Supplied passage:
☆ ☆ ☆

Jessica Aldred and Press Association guardian.co.uk, Wednesday April 2 2008 About this articleClose This article was first published on guardian.co.uk on Wednesday April 02 2008. It was last updated at 12:59 on April 02 2008.Fighting climate change will require a "national effort" involving business, government, and individuals, the prime minister said today as he launched a series of initiatives to help householders "green" their homes.
Gordon Brown and the environment secretary, Hilary Benn, joined an Energy Savings Trust energy doctor at a household in west London to look at energy efficiency, water use and waste reduction measures. The new scheme includes the launch of an "Act On CO2 advice line" which will give callers across the country information on how to use less energy in their homes, save water, reduce waste, adopt greener travel methods and get information about grants and offers from energy companies.
The government said it would provide £100m for the Energy Saving Trust to deliver a broader programme for green homes, which will see the roll-out of a network of one-stop advice centres around the country over the next 12 months.
The package of measures also includes a "green makeover" for up to 100 communities in England to cut their carbon footprints. The green neighbourhoods initiative will encourage communities to focus on homes with carbon footprints which are hard to reduce, such as Victorian terraces and tower blocks.
The scheme, backed by up to £10m from the government's environmental transformation fund, will also target properties which use gas or oil for heating and action outside the homes including efficient street lighting and community energy projects. And the new Carbon Emissions Reduction Target (Cert), which requires energy suppliers to make consumers' homes more energy efficient, will see investment of around £1bn a year for three years - although costs are passed onto consumers through higher energy bills.
It will involve the distribution of around 100m free or subsidised low-energy light bulbs, improved insulation for 5m households and 2-3m will receive help with measures to save energy. Around two-fifths of the work to reduce emissions and energy bills will be targeted at the over-70s and those on low incomes, the Department for Environment, Food and Rural Affairs said.
The measures were announced as the Department for Communities and Local Government select committee said the government was neglecting the existing housing stock in its drive to make new homes more environmentally friendly. Answering concerns that the measures were not enough to tackle climate change, the prime minister said it was part of a series of successes which included meeting the commitments of the Kyoto treaty and running programmes for microgeneration and insulation that were so popular they were oversubscribed.
"Britain is in the lead and will continue to be in the lead but it depends on a partnership between the government, companies and individuals working together," he said. Mr Benn said the new phone line was about making it easier for people to take steps to green their homes, while the green neighbourhoods initiative was attempting to build on the growing interest in environmental matters to show what it was possible to achieve.

☆ ☆ ☆

Your task:
Answer these questions from the article on green homes initiatives:
1. How much money will the government provide for the Energy Saving Trust's broader program for green homes?
2. Up to how many communities in England will receive a "green makeover"?
3. Around what share of the work to reduce emissions and energy bills will be targeted at the over-70s and those on low incomes?

The data:
☆ ☆ ☆

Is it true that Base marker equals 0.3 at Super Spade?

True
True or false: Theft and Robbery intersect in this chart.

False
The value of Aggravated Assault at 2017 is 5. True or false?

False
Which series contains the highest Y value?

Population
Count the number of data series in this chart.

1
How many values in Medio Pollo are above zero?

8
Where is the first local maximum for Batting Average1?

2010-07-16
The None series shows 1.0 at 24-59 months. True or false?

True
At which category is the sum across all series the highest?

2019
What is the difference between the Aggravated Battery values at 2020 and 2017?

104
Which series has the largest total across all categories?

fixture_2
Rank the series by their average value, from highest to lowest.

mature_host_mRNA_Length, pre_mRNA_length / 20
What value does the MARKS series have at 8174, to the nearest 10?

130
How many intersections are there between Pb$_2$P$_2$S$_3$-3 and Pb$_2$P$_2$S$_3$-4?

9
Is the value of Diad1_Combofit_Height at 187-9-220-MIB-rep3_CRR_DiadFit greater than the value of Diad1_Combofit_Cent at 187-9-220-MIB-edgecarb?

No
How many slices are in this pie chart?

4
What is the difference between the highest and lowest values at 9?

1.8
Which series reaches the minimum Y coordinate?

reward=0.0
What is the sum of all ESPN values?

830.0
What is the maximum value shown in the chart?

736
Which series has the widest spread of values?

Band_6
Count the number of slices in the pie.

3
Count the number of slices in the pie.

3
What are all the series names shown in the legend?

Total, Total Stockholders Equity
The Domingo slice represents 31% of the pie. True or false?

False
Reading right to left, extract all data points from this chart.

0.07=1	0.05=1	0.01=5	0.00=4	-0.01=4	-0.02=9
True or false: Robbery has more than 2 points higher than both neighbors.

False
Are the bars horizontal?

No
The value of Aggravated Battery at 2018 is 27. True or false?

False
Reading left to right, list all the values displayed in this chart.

☆ ☆ ☆

Task answer:
1. £100m
2. Up to 100
3. Around two-fifths